- [What to do]
Once you find the line that contains "cell carcinoma was", write out that line and every line after it to the end of the records, exactly and with nothing else.

[Opening Exercise material section]

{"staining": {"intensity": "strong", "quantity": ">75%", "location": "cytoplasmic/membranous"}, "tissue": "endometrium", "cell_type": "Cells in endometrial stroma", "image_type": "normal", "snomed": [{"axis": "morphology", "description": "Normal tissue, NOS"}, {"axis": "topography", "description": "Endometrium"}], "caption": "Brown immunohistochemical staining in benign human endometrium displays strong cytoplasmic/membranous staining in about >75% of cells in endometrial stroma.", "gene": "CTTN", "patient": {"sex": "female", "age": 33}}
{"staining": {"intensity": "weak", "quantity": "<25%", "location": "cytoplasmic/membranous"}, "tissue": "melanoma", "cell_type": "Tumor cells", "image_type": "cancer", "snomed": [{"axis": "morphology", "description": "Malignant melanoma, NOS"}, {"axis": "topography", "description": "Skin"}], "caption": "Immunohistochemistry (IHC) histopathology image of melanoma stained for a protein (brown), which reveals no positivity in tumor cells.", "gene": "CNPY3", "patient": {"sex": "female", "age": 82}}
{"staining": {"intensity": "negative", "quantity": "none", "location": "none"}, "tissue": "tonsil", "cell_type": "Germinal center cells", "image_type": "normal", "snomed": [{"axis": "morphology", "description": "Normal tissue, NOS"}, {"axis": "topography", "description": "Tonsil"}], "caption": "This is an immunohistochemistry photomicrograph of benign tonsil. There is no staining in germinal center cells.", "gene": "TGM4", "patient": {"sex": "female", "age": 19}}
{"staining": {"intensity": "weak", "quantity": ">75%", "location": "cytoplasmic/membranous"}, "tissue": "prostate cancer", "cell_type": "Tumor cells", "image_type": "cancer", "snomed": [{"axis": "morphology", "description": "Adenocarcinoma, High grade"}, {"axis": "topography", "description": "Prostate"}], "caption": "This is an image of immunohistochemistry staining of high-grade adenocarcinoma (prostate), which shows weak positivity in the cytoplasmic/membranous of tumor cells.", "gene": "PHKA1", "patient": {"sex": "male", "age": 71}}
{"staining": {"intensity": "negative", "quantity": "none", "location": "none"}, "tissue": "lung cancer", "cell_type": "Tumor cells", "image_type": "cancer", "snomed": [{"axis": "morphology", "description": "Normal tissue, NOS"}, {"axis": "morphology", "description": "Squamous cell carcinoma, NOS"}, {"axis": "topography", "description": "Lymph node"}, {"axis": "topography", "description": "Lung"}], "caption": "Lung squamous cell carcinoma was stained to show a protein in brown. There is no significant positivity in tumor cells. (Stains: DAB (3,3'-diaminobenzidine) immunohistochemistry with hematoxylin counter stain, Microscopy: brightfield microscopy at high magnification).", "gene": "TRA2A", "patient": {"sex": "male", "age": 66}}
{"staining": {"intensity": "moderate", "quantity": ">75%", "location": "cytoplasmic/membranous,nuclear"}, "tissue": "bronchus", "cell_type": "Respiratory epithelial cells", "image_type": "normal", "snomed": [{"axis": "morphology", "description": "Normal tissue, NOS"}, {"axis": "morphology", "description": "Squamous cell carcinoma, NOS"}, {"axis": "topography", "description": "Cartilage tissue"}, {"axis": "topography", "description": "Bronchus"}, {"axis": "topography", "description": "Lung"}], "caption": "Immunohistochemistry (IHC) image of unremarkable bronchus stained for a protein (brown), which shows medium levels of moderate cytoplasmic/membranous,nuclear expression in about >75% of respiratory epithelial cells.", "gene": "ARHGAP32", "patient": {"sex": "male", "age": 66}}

[Closing Exercise material section]

- [Task output]
{"staining": {"intensity": "negative", "quantity": "none", "location": "none"}, "tissue": "lung cancer", "cell_type": "Tumor cells", "image_type": "cancer", "snomed": [{"axis": "morphology", "description": "Normal tissue, NOS"}, {"axis": "morphology", "description": "Squamous cell carcinoma, NOS"}, {"axis": "topography", "description": "Lymph node"}, {"axis": "topography", "description": "Lung"}], "caption": "Lung squamous cell carcinoma was stained to show a protein in brown. There is no significant positivity in tumor cells. (Stains: DAB (3,3'-diaminobenzidine) immunohistochemistry with hematoxylin counter stain, Microscopy: brightfield microscopy at high magnification).", "gene": "TRA2A", "patient": {"sex": "male", "age": 66}}
{"staining": {"intensity": "moderate", "quantity": ">75%", "location": "cytoplasmic/membranous,nuclear"}, "tissue": "bronchus", "cell_type": "Respiratory epithelial cells", "image_type": "normal", "snomed": [{"axis": "morphology", "description": "Normal tissue, NOS"}, {"axis": "morphology", "description": "Squamous cell carcinoma, NOS"}, {"axis": "topography", "description": "Cartilage tissue"}, {"axis": "topography", "description": "Bronchus"}, {"axis": "topography", "description": "Lung"}], "caption": "Immunohistochemistry (IHC) image of unremarkable bronchus stained for a protein (brown), which shows medium levels of moderate cytoplasmic/membranous,nuclear expression in about >75% of respiratory epithelial cells.", "gene": "ARHGAP32", "patient": {"sex": "male", "age": 66}}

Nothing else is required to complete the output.